Anonymous48 · 07/12/2022 17:34

Frabbits · 07/12/2022 16:45

Well, that's pretty much what it is, isn't it.

  1. I always assume (without actually thinking too much about it) that married couples of childbearing age probably have sex fairly often anyway.

  2. If a couple is TTC, hopefully the woman won't be drunk at the time.

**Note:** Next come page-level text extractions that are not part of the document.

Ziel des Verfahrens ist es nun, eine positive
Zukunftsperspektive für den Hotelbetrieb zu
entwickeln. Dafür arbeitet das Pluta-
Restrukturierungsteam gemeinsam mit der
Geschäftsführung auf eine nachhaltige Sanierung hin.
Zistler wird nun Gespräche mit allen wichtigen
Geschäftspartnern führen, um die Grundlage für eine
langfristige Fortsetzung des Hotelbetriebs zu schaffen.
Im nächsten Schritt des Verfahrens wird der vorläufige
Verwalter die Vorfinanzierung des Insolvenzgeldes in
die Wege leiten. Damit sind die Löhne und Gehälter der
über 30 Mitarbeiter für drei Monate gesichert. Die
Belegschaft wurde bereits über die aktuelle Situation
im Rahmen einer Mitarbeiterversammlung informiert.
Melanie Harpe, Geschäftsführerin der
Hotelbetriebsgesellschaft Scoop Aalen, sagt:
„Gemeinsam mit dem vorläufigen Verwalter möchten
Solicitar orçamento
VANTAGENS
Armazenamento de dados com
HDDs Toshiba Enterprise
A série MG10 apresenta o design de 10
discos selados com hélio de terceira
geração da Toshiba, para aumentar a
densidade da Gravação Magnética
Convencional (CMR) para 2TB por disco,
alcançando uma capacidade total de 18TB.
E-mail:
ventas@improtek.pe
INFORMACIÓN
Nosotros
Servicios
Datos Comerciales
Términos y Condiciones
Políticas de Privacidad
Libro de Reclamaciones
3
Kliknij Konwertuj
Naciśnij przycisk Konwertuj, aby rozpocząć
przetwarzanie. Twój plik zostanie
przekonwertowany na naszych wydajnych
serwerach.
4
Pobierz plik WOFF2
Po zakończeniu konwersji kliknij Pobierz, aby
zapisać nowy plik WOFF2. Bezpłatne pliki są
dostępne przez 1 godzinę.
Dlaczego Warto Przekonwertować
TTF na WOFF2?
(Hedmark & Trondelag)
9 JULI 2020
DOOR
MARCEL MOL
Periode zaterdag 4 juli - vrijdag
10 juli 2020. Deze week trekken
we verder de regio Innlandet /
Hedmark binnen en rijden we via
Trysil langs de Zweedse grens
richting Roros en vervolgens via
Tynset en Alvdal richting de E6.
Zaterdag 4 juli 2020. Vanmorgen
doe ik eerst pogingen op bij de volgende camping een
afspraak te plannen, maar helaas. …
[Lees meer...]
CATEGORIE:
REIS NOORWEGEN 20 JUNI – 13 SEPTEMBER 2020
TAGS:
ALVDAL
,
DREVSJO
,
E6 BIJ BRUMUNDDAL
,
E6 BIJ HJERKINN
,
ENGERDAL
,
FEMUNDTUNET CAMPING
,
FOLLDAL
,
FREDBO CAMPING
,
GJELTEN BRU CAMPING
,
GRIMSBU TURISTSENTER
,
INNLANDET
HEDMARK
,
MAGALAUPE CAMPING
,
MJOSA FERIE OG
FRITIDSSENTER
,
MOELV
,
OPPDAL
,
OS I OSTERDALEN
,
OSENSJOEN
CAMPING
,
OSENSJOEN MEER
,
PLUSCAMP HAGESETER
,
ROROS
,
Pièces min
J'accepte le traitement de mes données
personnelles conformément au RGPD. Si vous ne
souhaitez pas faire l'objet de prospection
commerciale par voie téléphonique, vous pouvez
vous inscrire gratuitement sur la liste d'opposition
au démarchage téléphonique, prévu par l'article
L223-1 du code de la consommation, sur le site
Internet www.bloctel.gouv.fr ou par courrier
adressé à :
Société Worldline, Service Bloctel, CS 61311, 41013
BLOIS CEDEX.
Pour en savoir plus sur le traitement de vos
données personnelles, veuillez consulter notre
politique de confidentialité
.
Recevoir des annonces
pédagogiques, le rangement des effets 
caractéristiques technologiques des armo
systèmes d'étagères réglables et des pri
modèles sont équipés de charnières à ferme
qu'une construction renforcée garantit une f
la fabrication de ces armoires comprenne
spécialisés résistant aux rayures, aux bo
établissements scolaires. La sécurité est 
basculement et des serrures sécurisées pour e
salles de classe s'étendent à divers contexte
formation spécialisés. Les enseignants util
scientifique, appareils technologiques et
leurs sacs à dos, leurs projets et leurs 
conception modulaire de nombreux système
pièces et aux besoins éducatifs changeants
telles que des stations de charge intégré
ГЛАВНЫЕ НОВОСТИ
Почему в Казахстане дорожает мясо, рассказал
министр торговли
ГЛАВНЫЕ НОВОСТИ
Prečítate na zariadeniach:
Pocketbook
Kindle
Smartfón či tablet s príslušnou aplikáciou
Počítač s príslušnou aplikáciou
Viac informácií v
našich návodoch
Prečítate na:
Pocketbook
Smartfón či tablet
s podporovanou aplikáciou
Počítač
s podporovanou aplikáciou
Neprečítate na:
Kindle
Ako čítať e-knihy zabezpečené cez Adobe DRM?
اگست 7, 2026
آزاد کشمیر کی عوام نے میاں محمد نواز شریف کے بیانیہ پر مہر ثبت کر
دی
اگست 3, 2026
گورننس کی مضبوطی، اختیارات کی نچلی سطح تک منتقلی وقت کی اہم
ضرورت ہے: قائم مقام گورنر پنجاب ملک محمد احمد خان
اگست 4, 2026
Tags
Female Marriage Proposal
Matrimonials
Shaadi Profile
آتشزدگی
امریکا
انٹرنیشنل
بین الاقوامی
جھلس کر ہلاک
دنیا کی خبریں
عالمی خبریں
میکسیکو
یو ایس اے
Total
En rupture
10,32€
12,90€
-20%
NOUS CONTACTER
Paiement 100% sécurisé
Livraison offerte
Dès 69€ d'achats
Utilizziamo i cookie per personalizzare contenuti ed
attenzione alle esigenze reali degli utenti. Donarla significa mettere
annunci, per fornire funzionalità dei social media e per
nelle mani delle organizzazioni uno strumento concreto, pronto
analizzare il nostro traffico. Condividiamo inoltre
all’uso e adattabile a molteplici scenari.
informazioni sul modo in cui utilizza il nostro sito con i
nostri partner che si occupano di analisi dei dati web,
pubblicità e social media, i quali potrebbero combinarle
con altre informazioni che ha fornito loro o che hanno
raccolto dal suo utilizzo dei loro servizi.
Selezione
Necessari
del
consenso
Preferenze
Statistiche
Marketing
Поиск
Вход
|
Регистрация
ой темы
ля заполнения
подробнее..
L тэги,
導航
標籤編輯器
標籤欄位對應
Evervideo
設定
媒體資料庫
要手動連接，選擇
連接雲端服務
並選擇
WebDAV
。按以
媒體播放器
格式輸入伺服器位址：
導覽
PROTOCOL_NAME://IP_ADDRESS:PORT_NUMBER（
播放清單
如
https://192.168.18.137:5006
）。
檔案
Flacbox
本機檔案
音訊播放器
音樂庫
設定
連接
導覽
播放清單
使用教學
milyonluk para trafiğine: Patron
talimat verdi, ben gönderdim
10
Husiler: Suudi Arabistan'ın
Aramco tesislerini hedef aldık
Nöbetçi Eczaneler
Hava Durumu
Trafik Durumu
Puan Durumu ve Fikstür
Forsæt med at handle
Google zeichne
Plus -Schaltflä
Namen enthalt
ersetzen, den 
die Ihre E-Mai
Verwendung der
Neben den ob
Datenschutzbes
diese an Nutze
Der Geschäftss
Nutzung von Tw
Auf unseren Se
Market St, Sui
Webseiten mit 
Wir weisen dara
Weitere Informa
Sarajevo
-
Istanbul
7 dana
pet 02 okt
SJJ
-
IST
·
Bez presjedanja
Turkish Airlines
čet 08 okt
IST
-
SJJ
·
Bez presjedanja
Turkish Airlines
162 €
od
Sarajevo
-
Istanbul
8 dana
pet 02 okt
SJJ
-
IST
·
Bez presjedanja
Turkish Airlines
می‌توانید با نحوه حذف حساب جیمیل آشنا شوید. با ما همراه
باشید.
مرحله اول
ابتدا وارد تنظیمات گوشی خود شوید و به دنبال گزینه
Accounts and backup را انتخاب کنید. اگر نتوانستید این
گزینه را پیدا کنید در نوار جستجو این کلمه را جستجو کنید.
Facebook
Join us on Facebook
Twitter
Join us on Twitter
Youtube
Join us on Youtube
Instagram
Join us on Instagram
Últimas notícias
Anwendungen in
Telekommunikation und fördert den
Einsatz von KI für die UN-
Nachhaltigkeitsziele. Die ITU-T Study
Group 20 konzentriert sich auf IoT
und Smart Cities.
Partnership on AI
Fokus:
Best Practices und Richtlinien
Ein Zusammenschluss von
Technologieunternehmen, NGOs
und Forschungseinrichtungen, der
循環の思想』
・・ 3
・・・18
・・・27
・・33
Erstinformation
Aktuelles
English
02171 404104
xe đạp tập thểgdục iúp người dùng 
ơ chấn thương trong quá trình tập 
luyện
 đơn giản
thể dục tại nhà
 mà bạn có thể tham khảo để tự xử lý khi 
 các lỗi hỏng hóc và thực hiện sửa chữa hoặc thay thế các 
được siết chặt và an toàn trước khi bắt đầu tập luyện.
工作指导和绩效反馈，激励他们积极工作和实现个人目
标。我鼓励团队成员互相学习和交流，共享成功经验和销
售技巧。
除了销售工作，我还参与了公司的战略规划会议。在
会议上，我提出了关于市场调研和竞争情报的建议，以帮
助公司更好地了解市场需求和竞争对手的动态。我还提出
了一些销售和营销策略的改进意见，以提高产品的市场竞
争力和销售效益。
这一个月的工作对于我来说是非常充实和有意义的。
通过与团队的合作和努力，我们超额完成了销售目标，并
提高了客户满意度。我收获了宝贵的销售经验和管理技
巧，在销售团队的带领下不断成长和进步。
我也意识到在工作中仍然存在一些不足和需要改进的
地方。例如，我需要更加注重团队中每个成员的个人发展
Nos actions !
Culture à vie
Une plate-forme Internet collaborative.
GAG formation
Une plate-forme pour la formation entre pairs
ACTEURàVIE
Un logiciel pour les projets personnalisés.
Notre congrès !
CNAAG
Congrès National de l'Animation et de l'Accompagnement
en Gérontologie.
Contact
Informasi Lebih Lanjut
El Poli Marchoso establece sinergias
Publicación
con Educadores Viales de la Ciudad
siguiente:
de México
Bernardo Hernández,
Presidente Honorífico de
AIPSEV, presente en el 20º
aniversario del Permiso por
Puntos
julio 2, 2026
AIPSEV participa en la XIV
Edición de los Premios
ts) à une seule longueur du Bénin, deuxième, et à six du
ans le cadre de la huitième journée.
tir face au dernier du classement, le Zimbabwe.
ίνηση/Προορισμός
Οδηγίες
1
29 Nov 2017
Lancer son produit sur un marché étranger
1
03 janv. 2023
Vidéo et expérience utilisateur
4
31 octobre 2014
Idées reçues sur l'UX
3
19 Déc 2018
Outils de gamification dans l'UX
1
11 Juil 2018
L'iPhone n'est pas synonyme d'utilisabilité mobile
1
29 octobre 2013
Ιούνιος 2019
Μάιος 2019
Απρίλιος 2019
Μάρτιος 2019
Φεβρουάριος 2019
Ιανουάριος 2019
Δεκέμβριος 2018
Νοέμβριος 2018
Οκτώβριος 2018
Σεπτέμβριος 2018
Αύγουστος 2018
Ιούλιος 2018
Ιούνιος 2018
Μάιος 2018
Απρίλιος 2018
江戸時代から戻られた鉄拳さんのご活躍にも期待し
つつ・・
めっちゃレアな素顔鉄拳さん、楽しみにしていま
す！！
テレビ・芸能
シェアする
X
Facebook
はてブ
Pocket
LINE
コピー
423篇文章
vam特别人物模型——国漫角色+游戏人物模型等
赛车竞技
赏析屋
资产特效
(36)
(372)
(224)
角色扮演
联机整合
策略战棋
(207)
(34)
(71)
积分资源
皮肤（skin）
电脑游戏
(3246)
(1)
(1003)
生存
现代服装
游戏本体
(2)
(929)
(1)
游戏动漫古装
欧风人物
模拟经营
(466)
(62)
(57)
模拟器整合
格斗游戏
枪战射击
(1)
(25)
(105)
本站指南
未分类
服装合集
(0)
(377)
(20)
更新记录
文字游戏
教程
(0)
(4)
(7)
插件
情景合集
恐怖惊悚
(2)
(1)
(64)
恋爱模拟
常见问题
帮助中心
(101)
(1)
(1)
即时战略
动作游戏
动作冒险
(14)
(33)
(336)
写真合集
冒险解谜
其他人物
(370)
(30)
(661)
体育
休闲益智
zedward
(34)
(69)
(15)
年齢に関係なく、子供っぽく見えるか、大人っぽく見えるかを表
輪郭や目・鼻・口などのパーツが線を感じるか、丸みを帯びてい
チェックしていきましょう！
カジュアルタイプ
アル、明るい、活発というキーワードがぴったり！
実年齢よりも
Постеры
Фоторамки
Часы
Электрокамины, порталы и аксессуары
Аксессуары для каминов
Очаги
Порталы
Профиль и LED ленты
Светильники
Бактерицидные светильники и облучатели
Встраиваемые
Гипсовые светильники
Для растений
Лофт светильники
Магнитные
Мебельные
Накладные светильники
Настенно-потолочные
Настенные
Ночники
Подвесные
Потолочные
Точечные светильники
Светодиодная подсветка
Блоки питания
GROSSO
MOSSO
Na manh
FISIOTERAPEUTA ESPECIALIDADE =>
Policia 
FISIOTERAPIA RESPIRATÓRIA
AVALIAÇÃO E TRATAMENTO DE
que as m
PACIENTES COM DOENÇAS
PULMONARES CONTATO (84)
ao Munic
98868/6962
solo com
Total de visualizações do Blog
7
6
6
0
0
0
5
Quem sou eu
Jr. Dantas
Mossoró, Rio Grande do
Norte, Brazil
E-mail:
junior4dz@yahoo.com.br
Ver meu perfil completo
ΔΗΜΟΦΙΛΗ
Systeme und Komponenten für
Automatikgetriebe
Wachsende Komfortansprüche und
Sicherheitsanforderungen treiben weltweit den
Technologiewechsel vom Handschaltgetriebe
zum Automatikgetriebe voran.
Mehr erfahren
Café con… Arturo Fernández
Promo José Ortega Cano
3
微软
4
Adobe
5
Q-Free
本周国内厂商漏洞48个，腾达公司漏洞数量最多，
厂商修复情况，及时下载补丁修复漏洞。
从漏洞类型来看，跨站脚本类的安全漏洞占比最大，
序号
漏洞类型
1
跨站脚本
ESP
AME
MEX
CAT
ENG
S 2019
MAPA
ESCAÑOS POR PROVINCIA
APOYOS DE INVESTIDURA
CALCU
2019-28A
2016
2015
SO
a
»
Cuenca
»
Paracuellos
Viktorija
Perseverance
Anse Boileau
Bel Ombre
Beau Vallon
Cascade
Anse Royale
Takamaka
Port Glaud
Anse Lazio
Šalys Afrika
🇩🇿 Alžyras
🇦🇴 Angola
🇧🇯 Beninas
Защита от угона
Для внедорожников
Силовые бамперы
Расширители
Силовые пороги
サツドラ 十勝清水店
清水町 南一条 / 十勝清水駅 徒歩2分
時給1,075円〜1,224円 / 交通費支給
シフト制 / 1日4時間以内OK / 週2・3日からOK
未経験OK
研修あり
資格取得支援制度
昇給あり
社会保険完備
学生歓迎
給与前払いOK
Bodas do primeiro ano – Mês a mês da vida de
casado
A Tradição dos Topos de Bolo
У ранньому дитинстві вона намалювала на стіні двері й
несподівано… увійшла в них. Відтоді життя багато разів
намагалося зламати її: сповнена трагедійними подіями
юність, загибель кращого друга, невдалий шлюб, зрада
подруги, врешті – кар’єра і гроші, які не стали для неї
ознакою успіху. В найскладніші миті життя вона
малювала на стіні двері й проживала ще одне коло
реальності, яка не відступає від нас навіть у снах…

SleepingStandingUp · 07/12/2022 19:13

Frabbits · 07/12/2022 16:22

Is it?

Really?

Because really it's the same as a member of your family sitting next to you and saying "oh, Mr Frabbits and I are going to get drunk and have unprotected sex later".

Which would be fucking weird.

Why do you need to get stuck to get pregnant?

minimarshmallowsmore · 07/12/2022 20:21

ZeldaWillTellYourFortune · 07/12/2022 16:05

Why? Why not manage one's own emotions about a bodily function in private, with one's partner? Why is the partner not enough?

????? Because I have friends and family who I'm close to and share the things that I'm going through in my life with them.

I think people are getting a bit hung up on the rawdogging element here? Both times I TTC it's been a year of it. Very little of that feels like it's to do with sex. Mostly it's to do with tracking, symptom spotting, and grief. Yes I choose not to keep that private with the people I otherwise have personal conversations with. It's like the main thing going on in my life, I want to chat about it.

Fleabigg · 07/12/2022 21:53

ChillysWaterBottle · 07/12/2022 17:19

Haha 100% this. Mumsnet makes a lot more sense when you realise a significant number of people here don't have any real, authentic close friendships and only seem to have strained relationships with family. Of course its normal to discuss your thoughts, decisions and life plans with people in your circle.

It’s perfectly normal to be private people and not want to share stuff like this too. I have great relationships with my family and friends but it didn’t involve us telling them when we were TTC. Thank fuck, because it took 3 years.

Mamai90 · 07/12/2022 21:57

Everyone is different. I'll be taking my sister/close friends when I'm 'trying'. I've suffered infertility before but I've been open about everything, it helped me rather than keeping everything hush hush.

Also, its a two way street. You wouldn't believe the number of nosey friggers that ask, so sometimes it's easier to tell.